■ **Required action**
Using the material that follows, say how many lines contain the string "Task". Answer with a number only.

■ **Material supplied**
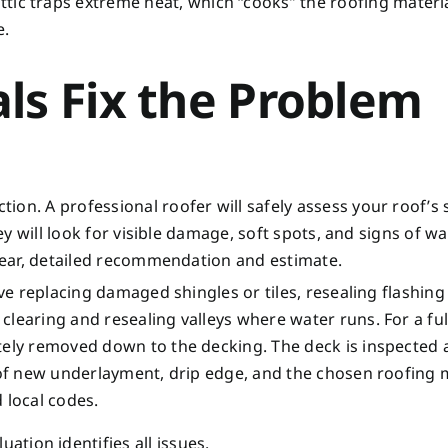
ttic traps extreme heat, which “cooks” the roofing materi
e.
ls Fix the Problem
on. A professional roofer will safely assess your roof’s 
hey will look for visible damage, soft spots, and signs of w
clear, detailed recommendation and estimate.
olve replacing damaged shingles or tiles, resealing flashin
learing and resealing valleys where water runs. For a ful
etely removed down to the decking. The deck is inspected
 of new underlayment, drip edge, and the chosen roofing m
 local codes.
ation identifies all issues.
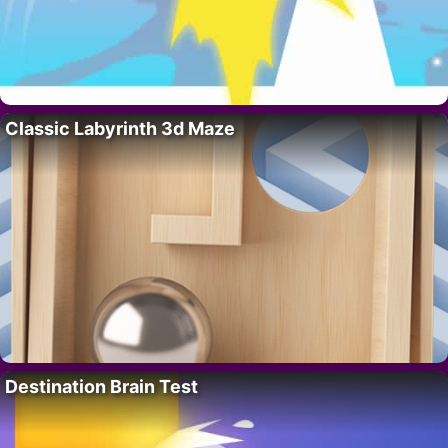
Classic Labyrinth 3d Maze
Destination Brain Test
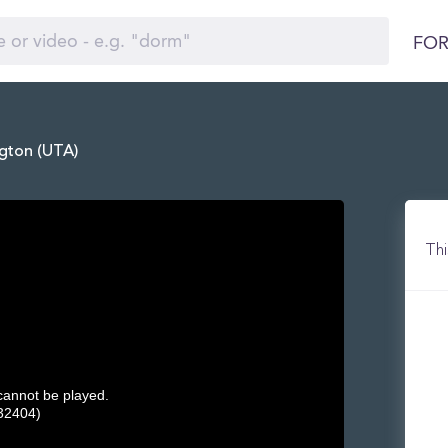
FOR
ngton (UTA)
Thi
 cannot be played.
32404)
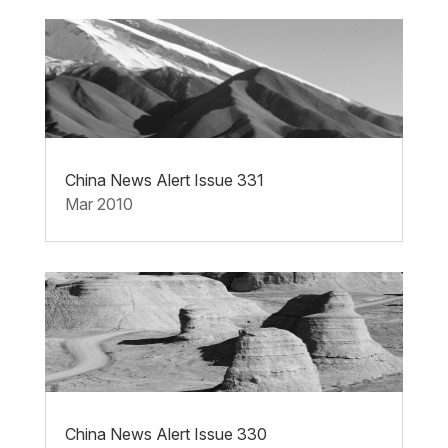
China News Alert Issue 331
Mar 2010
China News Alert Issue 330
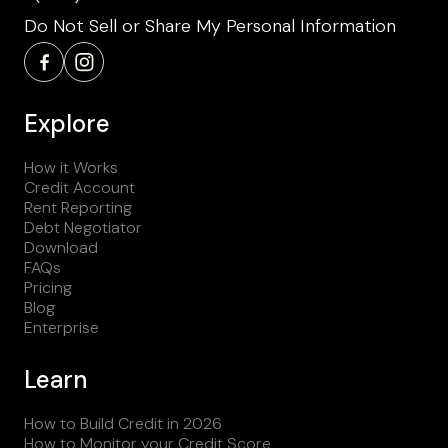
Do Not Sell or Share My Personal Information
Explore
How it Works
Credit Account
Rent Reporting
Debt Negotiator
Download
FAQs
Pricing
Blog
Enterprise
Learn
How to Build Credit in 2026
How to Monitor your Credit Score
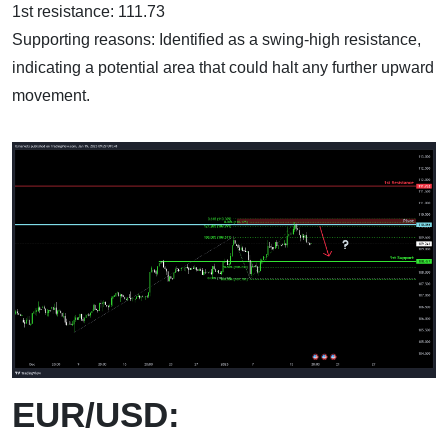
1st resistance: 111.73
Supporting reasons: Identified as a swing-high resistance,
indicating a potential area that could halt any further upward
movement.
EUR/USD:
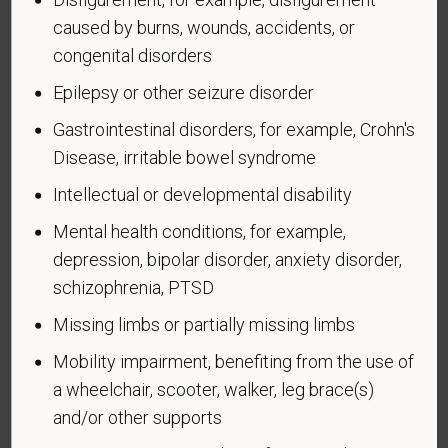
caused by burns, wounds, accidents, or
congenital disorders
Epilepsy or other seizure disorder
Voluntary Self-
Gastrointestinal disorders, for example, Crohn's
Identification of Disability
Disease, irritable bowel syndrome
Intellectual or developmental disability
Form CC-305
OMB Control Number 1250-0005
Page 1 of 1
Expires 04/30/2026
Mental health conditions, for example,
depression, bipolar disorder, anxiety disorder,
Why are you being asked to complete this form?
schizophrenia, PTSD
We are a federal contractor or subcontractor. The
law requires us to provide equal employment
Missing limbs or partially missing limbs
opportunity to qualified people with disabilities. We
Mobility impairment, benefiting from the use of
have a goal of having at least 7% of our workers as
a wheelchair, scooter, walker, leg brace(s)
people with disabilities. The law says we must
and/or other supports
measure our progress towards this goal. To do this,
we must ask applicants and employees if they have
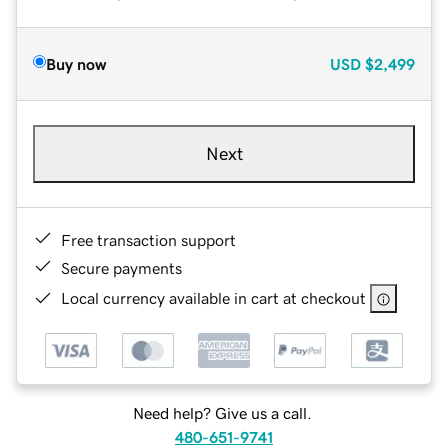
Buy now
USD
$2,499
Next
Free transaction support
Secure payments
Local currency available in cart at checkout
Need help? Give us a call.
480-651-9741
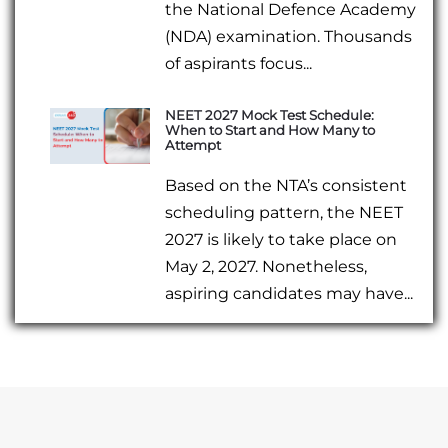
the National Defence Academy
(NDA) examination. Thousands
of aspirants focus...
NEET 2027 Mock Test Schedule:
When to Start and How Many to
Attempt
Based on the NTA’s consistent
scheduling pattern, the NEET
2027 is likely to take place on
May 2, 2027. Nonetheless,
aspiring candidates may have...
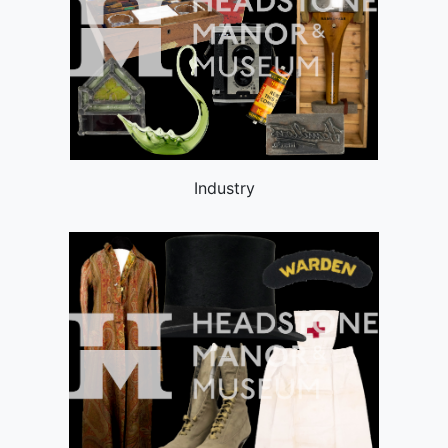
Industry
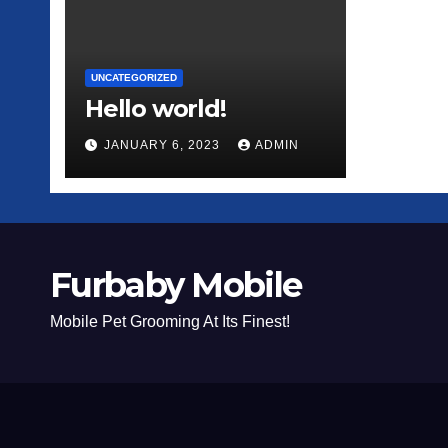
UNCATEGORIZED
Hello world!
JANUARY 6, 2023
ADMIN
Furbaby Mobile
Mobile Pet Grooming At Its Finest!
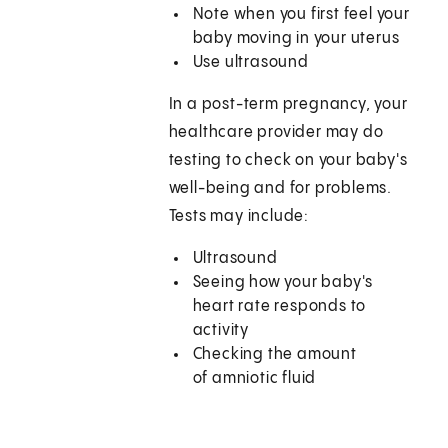
Note when you first feel your
baby moving in your uterus
Use ultrasound
In a post-term pregnancy, your
healthcare provider may do
testing to check on your baby's
well-being and for problems.
Tests may include:
Ultrasound
Seeing how your baby's
heart rate responds to
activity
Checking the amount
of amniotic fluid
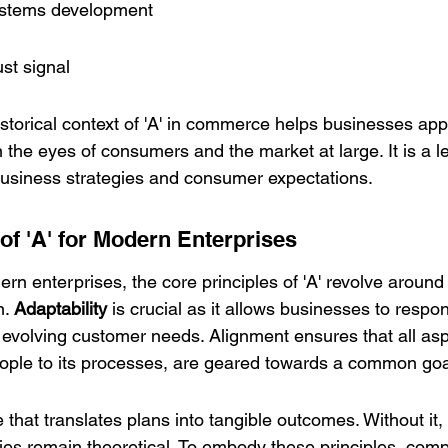
ystems development
ust signal
storical context of 'A' in commerce helps businesses app
in the eyes of consumers and the market at large. It is a l
usiness strategies and consumer expectations.
of 'A' for Modern Enterprises
ern enterprises, the core principles of 'A' revolve around 
. 
Adaptability
 is crucial as it allows businesses to respon
volving customer needs. Alignment ensures that all aspe
ople to its processes, are geared towards a common goa
le that translates plans into tangible outcomes. Without it,
gies remain theoretical. To embody these principles, com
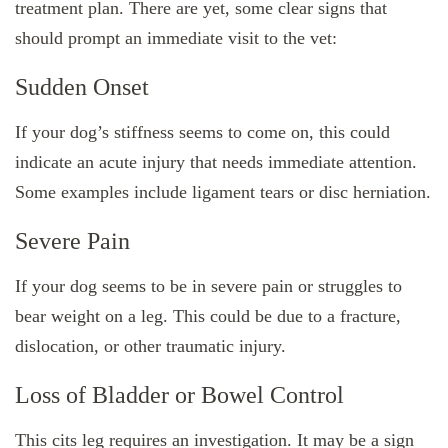
treatment plan. There are yet, some clear signs that
should prompt an immediate visit to the vet:
Sudden Onset
If your dog’s stiffness seems to come on, this could
indicate an acute injury that needs immediate attention.
Some examples include ligament tears or disc herniation.
Severe Pain
If your dog seems to be in severe pain or struggles to
bear weight on a leg. This could be due to a fracture,
dislocation, or other traumatic injury.
Loss of Bladder or Bowel Control
This cits leg requires an investigation. It may be a sign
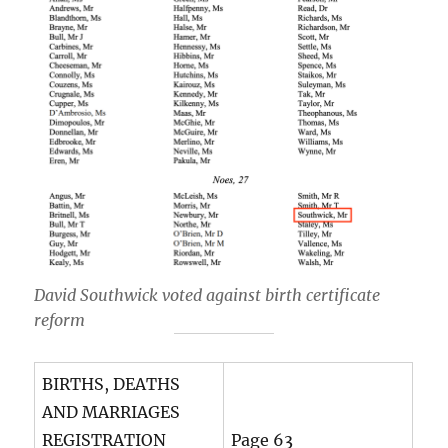
David Southwick voted against birth certificate
reform
BIRTHS, DEATHS
AND MARRIAGES
REGISTRATION
Page 63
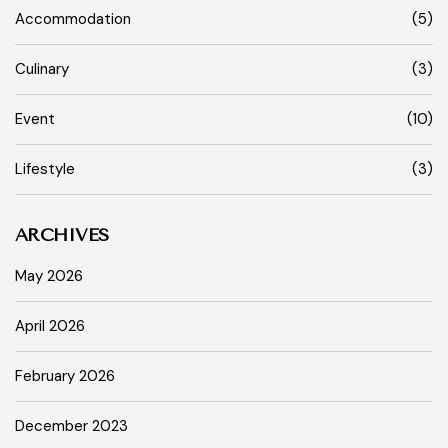
Accommodation
(5)
Culinary
(3)
Event
(10)
Lifestyle
(3)
ARCHIVES
May 2026
April 2026
February 2026
December 2023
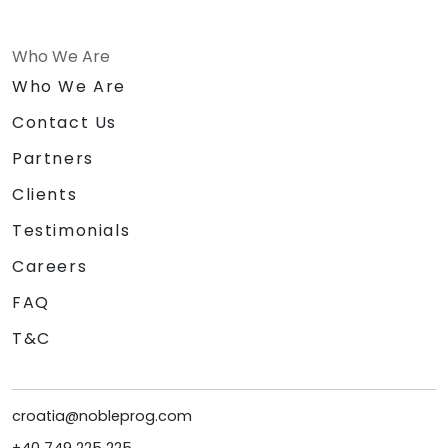
Who We Are
Who We Are
Contact Us
Partners
Clients
Testimonials
Careers
FAQ
T&C
croatia@nobleprog.com
+40 749 225 225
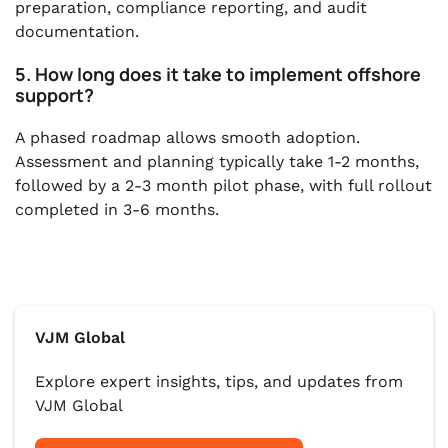
preparation, compliance reporting, and audit
documentation.
5. How long does it take to implement offshore
support?
A phased roadmap allows smooth adoption.
Assessment and planning typically take 1-2 months,
followed by a 2-3 month pilot phase, with full rollout
completed in 3-6 months.
VJM Global
Explore expert insights, tips, and updates from
VJM Global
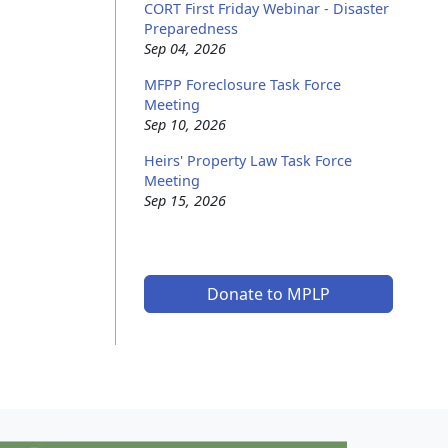
CORT First Friday Webinar - Disaster
Preparedness
Sep 04, 2026
MFPP Foreclosure Task Force
Meeting
Sep 10, 2026
Heirs' Property Law Task Force
Meeting
Sep 15, 2026
Donate to MPLP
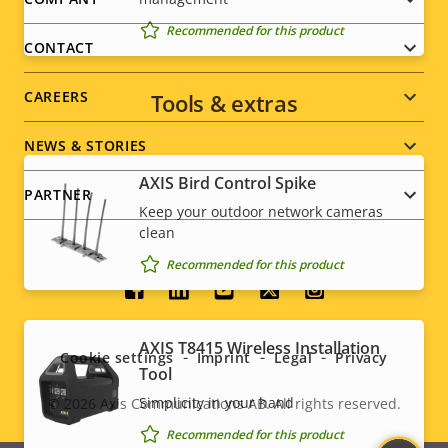
Footer
Recommended for this product
menu
CONTACT
CAREERS
Tools & extras
NEWS & STORIES
AXIS Bird Control Spike
PARTNER
Keep your outdoor network cameras
clean
Recommended for this product
Social
menu
AXIS T8415 Wireless Installation
Cookie settings
Imprint
Legal
Privacy
Tool
Simplicity in your hand
© 2026
Axis Communications AB. All rights reserved.
Legal
Recommended for this product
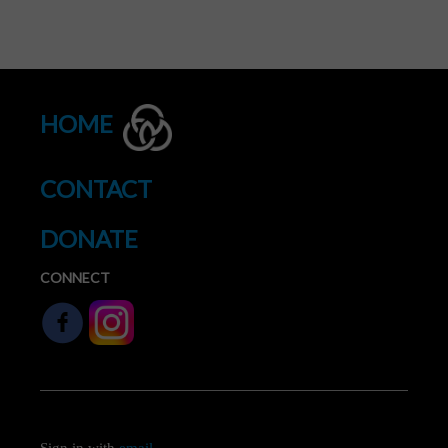
HOME
CONTACT
DONATE
CONNECT
Sign in with
email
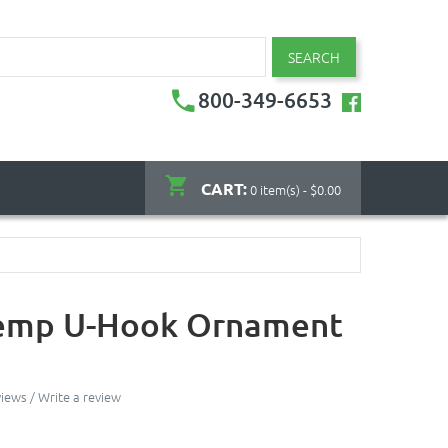
SEARCH
800-349-6653
CART:
0 item(s) - $0.00
emp U-Hook Ornament
views
/
Write a review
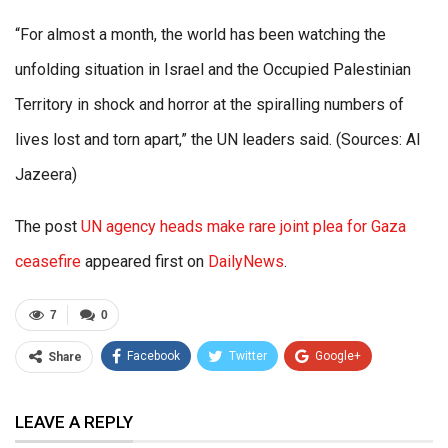
“For almost a month, the world has been watching the
unfolding situation in Israel and the Occupied Palestinian
Territory in shock and horror at the spiralling numbers of
lives lost and torn apart,” the UN leaders said. (Sources: Al
Jazeera)
The post
UN agency heads make rare joint plea for Gaza
ceasefire
appeared first on
DailyNews
.
7
0
Facebook
Twitter
Google+
Share
ReddIt
WhatsApp
Pinterest
LEAVE A REPLY
Email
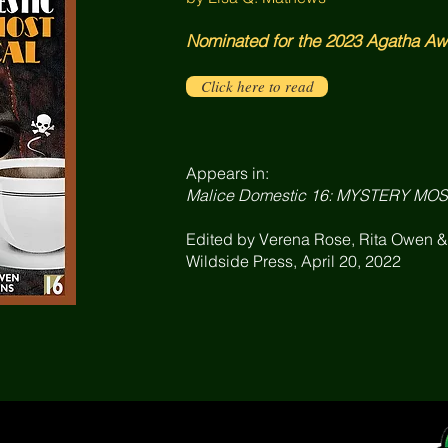
Nominated for the 2023 Agatha Awa
Click here to read
Appears in:
Malice Domestic 16: MYSTERY MO
Edited by Verena Rose, Rita Owen 
Wildside Press, April 20, 2022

■ **Solution**
2